It has only been recent that I ever admitted to feeling guilt over what happened to me. Guilt that i kept it secret. Guilt because there was “Just something about me” that attracted him. Guilt for keeping the secret. Guilt because by keeping the secret it means I am helping him in the long run.
I know I was underage and not responsible for what happened, but if I had done something…..I don’t even want to have these thoughts, but I think it is healthy to question it. At least to question it to a point.
I never even felt guilty about it. Once I realized the magnitude of keeping silent, I felt the guilt wash over me. I used the regular excuses like: I am a victim, I have no control over him, and I was made silent. Well, no one is making me keep it silent now. I can’t ‘help’ him hurt others.

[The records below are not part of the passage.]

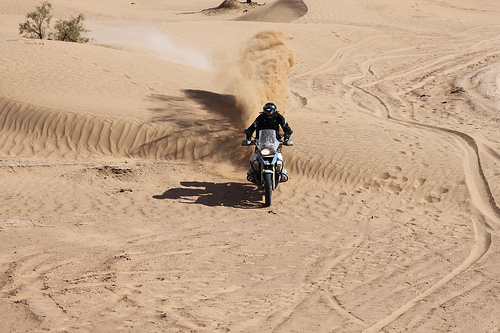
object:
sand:
[289, 149, 383, 196]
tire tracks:
[382, 76, 496, 210]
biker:
[245, 102, 293, 141]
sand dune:
[21, 39, 132, 159]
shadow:
[158, 178, 263, 211]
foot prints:
[395, 170, 425, 188]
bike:
[240, 128, 290, 206]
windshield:
[255, 129, 281, 154]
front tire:
[262, 169, 273, 206]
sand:
[231, 42, 264, 117]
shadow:
[147, 88, 252, 172]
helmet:
[263, 103, 278, 114]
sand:
[30, 44, 89, 75]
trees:
[53, 11, 95, 43]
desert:
[0, 0, 500, 333]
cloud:
[219, 32, 306, 99]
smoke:
[107, 21, 261, 69]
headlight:
[261, 148, 270, 156]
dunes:
[48, 55, 182, 173]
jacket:
[244, 111, 293, 142]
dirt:
[271, 21, 328, 110]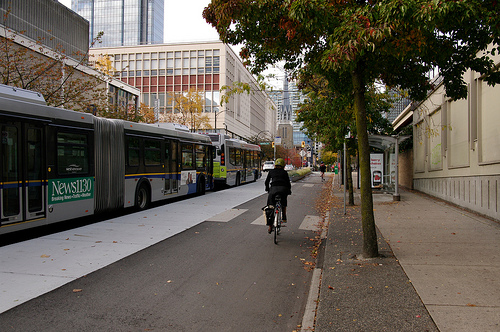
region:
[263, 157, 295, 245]
person riding a bicycle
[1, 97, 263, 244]
Buses parked on side of street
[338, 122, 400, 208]
bus stop protected from weather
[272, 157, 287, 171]
hat on persons head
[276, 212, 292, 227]
persons foot on bicycle peddle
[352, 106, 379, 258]
trunk of tree on side of road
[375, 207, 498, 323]
white concrete sidewalk sections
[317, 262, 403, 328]
asphalt between sidewalk and curb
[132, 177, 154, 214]
large rear tire on bus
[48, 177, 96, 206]
billboard on side of bus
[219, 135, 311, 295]
person riding bike down the street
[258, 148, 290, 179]
person is wearing a helmet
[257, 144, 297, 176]
the helmet is grey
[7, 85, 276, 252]
city buses on the street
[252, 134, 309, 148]
the light is green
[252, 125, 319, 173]
traffic lights in the distance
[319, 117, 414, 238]
the bus stop up ahead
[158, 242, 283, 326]
the street is black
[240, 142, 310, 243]
the person is wearing black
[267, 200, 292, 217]
the brake light is red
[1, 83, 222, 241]
very long gray bus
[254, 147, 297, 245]
back view of person on bicycle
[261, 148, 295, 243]
person wearing light colored helmet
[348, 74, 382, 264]
one brown tree trunk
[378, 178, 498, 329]
broad white sidewalk next to building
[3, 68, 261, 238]
two buses parked at curb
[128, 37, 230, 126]
several square building windows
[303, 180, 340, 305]
dead brown leaves at curb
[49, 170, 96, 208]
green and white News 1130 sign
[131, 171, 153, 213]
large black bus wheel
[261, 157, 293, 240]
a man on bicycle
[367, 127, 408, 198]
an outdoor bus shelter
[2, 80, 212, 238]
a double public service bus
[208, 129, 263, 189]
a white public service bus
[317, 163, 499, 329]
a paved city sidewalk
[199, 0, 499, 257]
a small green tree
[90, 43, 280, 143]
a large tan building in distance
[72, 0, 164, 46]
a tall building in distance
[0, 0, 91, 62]
a grey building in distance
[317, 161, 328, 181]
a pedestrian in street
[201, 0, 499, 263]
a tree surrounded by sidewalk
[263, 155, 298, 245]
a person on a bike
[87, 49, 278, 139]
a building covered in windows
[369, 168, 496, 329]
a section of sidewalk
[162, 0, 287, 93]
a section of sky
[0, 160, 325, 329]
a long section of street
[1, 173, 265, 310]
some white colored sidewalk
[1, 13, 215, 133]
the tops of trees in the background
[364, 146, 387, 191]
a large white sign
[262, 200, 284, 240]
a bicycle being ridden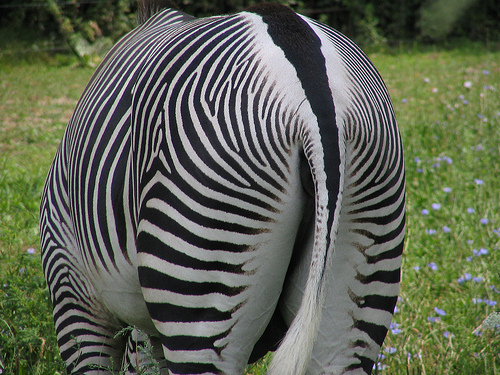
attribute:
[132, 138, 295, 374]
leg — striped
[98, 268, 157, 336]
underbelly — white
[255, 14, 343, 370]
stripe — one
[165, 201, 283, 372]
leg — zebras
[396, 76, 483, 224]
field — grass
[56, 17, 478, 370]
zebra — white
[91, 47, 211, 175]
stripes — black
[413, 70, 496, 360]
flowers — purple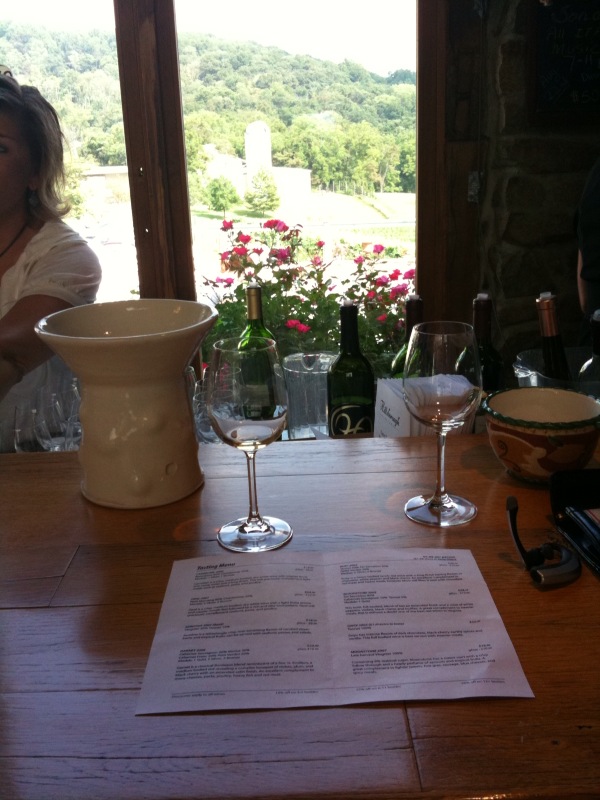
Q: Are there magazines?
A: No, there are no magazines.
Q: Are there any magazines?
A: No, there are no magazines.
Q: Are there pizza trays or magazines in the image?
A: No, there are no magazines or pizza trays.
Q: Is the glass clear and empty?
A: Yes, the glass is clear and empty.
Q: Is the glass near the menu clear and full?
A: No, the glass is clear but empty.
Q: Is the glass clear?
A: Yes, the glass is clear.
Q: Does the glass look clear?
A: Yes, the glass is clear.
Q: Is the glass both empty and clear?
A: Yes, the glass is empty and clear.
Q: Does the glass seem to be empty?
A: Yes, the glass is empty.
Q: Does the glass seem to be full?
A: No, the glass is empty.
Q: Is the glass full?
A: No, the glass is empty.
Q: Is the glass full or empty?
A: The glass is empty.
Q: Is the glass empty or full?
A: The glass is empty.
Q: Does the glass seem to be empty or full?
A: The glass is empty.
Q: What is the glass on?
A: The glass is on the table.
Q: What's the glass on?
A: The glass is on the table.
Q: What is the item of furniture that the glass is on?
A: The piece of furniture is a table.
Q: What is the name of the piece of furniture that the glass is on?
A: The piece of furniture is a table.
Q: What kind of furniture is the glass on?
A: The glass is on the table.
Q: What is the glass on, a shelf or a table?
A: The glass is on a table.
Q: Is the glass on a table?
A: Yes, the glass is on a table.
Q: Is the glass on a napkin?
A: No, the glass is on a table.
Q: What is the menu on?
A: The menu is on the table.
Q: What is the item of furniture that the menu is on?
A: The piece of furniture is a table.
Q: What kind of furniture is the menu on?
A: The menu is on the table.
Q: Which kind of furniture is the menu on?
A: The menu is on the table.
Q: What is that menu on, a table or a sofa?
A: The menu is on a table.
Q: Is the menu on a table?
A: Yes, the menu is on a table.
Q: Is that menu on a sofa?
A: No, the menu is on a table.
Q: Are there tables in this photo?
A: Yes, there is a table.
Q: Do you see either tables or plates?
A: Yes, there is a table.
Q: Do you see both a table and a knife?
A: No, there is a table but no knives.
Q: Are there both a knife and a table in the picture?
A: No, there is a table but no knives.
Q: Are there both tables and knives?
A: No, there is a table but no knives.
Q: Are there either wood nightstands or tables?
A: Yes, there is a wood table.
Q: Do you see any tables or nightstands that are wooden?
A: Yes, the table is wooden.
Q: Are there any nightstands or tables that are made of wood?
A: Yes, the table is made of wood.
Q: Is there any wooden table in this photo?
A: Yes, there is a wood table.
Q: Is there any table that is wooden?
A: Yes, there is a table that is wooden.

According to the law, victims do not have to report rape to the law. They are not obligated to do it unless they want to. It has been 3 and half years since my attack and I am finally feeling ready to make a report. The thought of him being a Sunday School teacher and hurting other kids just makes me sick. I think I feel guilt knowing the pain it caused me could happen to another. I can’t live with myself if he hurt another.
So, does anyone who reads this ever wish they had press charges? Or does anyone who did press charges regret it? To be honest, I keep saying one thing and thing change my mind. Like I said earlier, it is the victim’s decision.